How to add a new function#

Thank you for your interests in contributing to Echopype!

Check out the Development roadmap to see what would make Echopype more powerful for analyzing echosounder data. Feel free to ping the maintainers (@leewujung, @ctuguina) for discussion and questions in existing issues, open a new issue, or create a PR directly.

Note

We encourage all code contributions to be accompanied by tests and documentations (doctrings and inline comments). We may ask for these when reviewing the PRs. If you have added new tests but the GitHub Actions for continuous integration need approval to run, ping the maintainers to get them started.

Add rule-based processing functions#

Many echosounder data processing functions (e.g., Rule-based algorithms) operate on Sv data or raw data parsed from instrument-generated files. In Echopype:

Since both raw data (via the EchoData object) and Sv data are ultimately loaded into xarray datasets:

  • If your algorithm is written using xarray operations: You can likely create a new function in the Echopype subpackage you think your function would best sit in (see Rule-based algorithms for subpackage ideas), and directly transplant your algorithm there. Just make sure that the dimension/coordinate names match between what your function need and what Echopype Sv dataset contains.

  • If your algorithm is written using numpy, scipy, or other common libraries: We recommend that you replace the pure index-based slicing/indexing operations (e.g., i=1, j=2, …) with xarray label-aware operations (e.g., depth=1, ping_time="2025-04-12T12:00:00", …). This makes the implementation much more readable and easier to debug, and have the added advantage of directly leveraging xarray’s integration with numpy, dask, and zarr to allow distributed, out-of-core computing of large data.

  • If your algorithm uses image processing functions: Check out dask-image to see if you can leverage any implementations that are already scalable when adding your new function.

Typically:

  • A processing function would either add data variables to the Sv dataset (e.g., consolidate.add_latlon) or return a new xarray Dataset or DataArray (e.g., mask.apply_mask).

  • The functions should accept input data either as an in-memory or lazy-loaded data or a path to local or remote storage locations (e.g., cloud, http server). If the input data is in netCDF or Zarr, this is easily supported by xarray.

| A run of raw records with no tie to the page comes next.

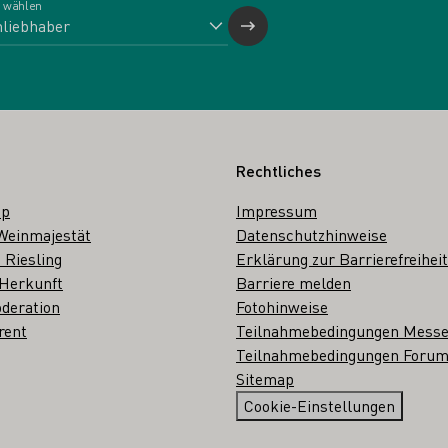
 wählen
Rechtliches
op
Impressum
Weinmajestät
Datenschutzhinweise
 Riesling
Erklärung zur Barrierefreiheit
 Herkunft
Barriere melden
deration
Fotohinweise
rent
Teilnahmebedingungen Mess
Teilnahmebedingungen Forum
Sitemap
Cookie-Einstellungen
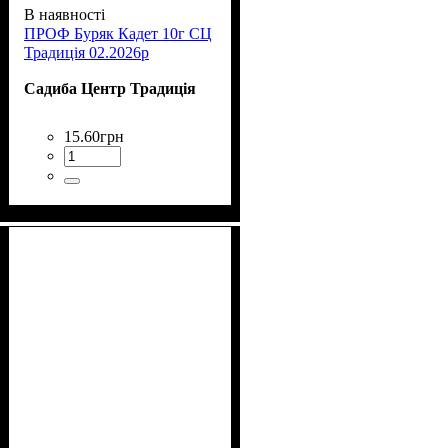
В наявності
ПРОФ Буряк Кадет 10г СЦ
Традиція 02.2026р
Садиба Центр Традиція
15
.
60
грн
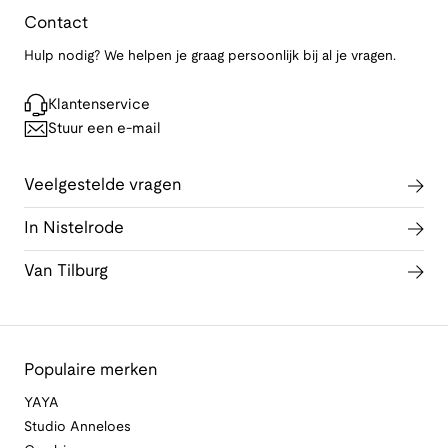
Contact
Hulp nodig? We helpen je graag persoonlijk bij al je vragen.
Klantenservice
Stuur een e-mail
Veelgestelde vragen
In Nistelrode
Van Tilburg
Populaire merken
YAYA
Studio Anneloes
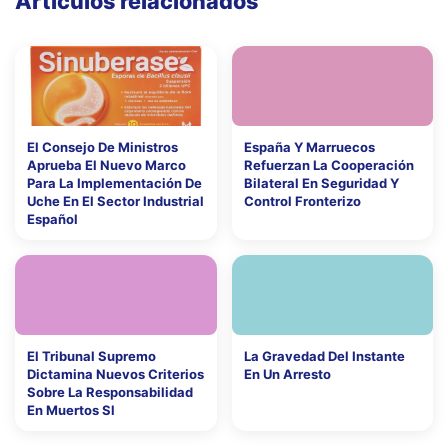
Artículos relacionados
El Consejo De Ministros
España Y Marruecos
Aprueba El Nuevo Marco
Refuerzan La Cooperación
Para La Implementación De
Bilateral En Seguridad Y
Uche En El Sector Industrial
Control Fronterizo
Español
El Tribunal Supremo
La Gravedad Del Instante
Dictamina Nuevos Criterios
En Un Arresto
Sobre La Responsabilidad
En Muertos Sl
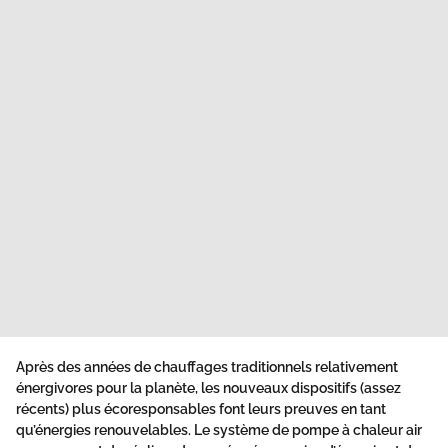
Après des années de chauffages traditionnels relativement
énergivores pour la planète, les nouveaux dispositifs (assez
récents) plus écoresponsables font leurs preuves en tant
qu’énergies renouvelables. Le système de pompe à chaleur air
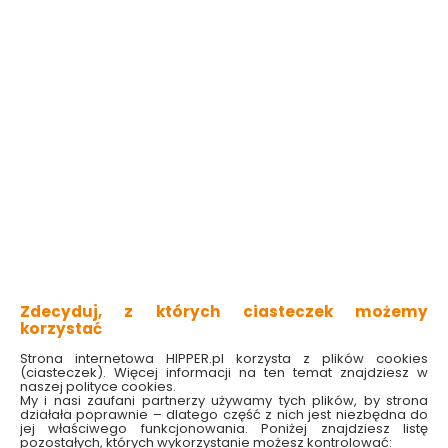
Zdecyduj, z których ciasteczek możemy
korzystać
Strona internetowa HIPPER.pl korzysta z plików cookies
(ciasteczek). Więcej informacji na ten temat znajdziesz w
naszej polityce cookies.
My i nasi zaufani partnerzy używamy tych plików, by strona
działała poprawnie – dlatego część z nich jest niezbędna do
jej właściwego funkcjonowania. Poniżej znajdziesz listę
pozostałych, których wykorzystanie możesz kontrolować:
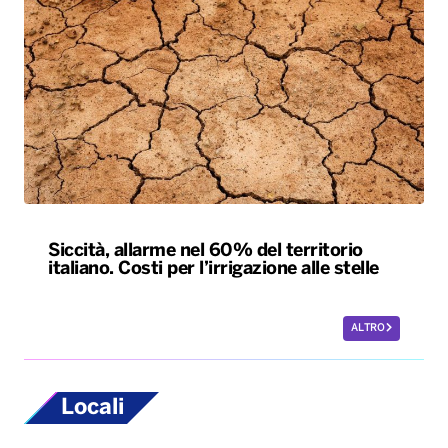
Siccità, allarme nel 60% del territorio
italiano. Costi per l’irrigazione alle stelle
ALTRO
Locali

The only thing to watch out for is that, for a remote path, access credentials need to be provided via adding a storage_options argument.

Tip

If your algorithm uses a library that is not currently an Echopype dependency, please add it into the requirements.txt file.

Steps to achieve scalability#

Computational scalability is a core goal of Echopype. However, from experience we know that scalability can be hard to achieve on first try, as it depends on the specific operations in the function and the exact implementation, as well as the chunking of the data.

Therefore, we recommend breaking down the addition of a new function into 3 steps:

  1. Add the function following the guidelines in the above section

    • Ensure the function works with datasets of reasonable sizes (e.g., 100 MB)

    • Add tests for the new function in the testing suites (under echopype/tests)

  2. Benchmark function performance with different sizes of dataset and different chunking schemes, to determine if further optimization for scalability is needed

    • Watch out for unexpected memory expansion in the computing steps - this can happen due to implicit broadcasting or padding operations

  3. Adjust the implementation to optimize theperformance if necessary

Most current Echopype processing functions are capable of leveraging lazy-loaded datasets for delayed computation, which may require additional tuning.

Tip

The xarray documentation includes a nice starting guide to parallel computing with dask.